__TEXT SHOWN__.
----
# Guppy gender confusion.



## andy182 (Jun 12, 2010)

So I have been raising some guppy fry and had them all separated by gender into my 2 tanks. I did alot of research and read alot on these forums about them and how to tell the difference. I had a dark grey with a black tail female and a bright orange and white male guppy that had the babies. Now I was looking in my female tank today and noticed one of the girls, who is almost full grown dont know the actual age, has started to have her tail change color. The edges of it are turning orange. She definately has the right kind of fin under her body and a gravid (sp?) spot has gotten quite large and looks other than the tail just like the adult female guppy I have. Now I know this may be a completely dumb question, but because I started out with fish not knowing that I was sold female guppys labled as common male guppys, you may say I am in the pre-beginner stage. I never ment to have fry of any kind. But what can I say, the pet store I went to sucks. So I guess my question is can a female guppy get more color to her as she grows? Or is she really a he? I hope not, I have almost 15 females in that tank, and really dont want any more babies. Thanks for any help or advice in advance.
----
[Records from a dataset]
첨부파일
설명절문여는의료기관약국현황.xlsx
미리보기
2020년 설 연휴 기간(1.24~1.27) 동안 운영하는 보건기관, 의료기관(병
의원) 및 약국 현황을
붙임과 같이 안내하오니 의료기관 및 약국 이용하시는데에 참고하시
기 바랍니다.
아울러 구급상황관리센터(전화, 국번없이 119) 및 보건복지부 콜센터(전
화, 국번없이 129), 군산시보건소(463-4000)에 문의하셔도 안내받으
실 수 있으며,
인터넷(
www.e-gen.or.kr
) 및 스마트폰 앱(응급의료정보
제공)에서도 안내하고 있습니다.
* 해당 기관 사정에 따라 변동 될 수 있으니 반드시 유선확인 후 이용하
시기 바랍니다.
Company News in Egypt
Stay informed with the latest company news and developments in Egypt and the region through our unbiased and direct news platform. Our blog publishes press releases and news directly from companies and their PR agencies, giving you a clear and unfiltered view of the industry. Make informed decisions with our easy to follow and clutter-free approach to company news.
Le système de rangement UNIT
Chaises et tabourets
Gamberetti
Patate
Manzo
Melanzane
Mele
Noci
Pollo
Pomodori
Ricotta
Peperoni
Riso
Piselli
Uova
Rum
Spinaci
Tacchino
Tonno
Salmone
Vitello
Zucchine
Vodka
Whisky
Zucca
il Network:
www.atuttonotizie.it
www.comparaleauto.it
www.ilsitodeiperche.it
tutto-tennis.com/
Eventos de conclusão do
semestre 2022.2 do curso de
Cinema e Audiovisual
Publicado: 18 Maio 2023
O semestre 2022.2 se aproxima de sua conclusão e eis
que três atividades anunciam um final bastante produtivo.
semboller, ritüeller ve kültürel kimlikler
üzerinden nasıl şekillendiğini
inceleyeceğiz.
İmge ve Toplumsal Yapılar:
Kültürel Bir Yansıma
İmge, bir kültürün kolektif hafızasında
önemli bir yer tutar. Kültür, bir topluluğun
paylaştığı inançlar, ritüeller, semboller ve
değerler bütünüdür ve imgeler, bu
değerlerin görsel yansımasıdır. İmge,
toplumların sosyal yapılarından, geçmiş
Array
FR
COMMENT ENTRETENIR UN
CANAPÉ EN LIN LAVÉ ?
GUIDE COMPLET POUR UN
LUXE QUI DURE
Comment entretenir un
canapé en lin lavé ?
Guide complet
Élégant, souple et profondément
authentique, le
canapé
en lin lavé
----
__ASSIGNMENT__. Which colors does the guppy forum post, shown above the lines, give for the two parent guppies?

__PROBLEM SOLUTION__.
- Dark grey (the female)
- Black (the female's tail)
- Bright orange (the male)
- White (the male)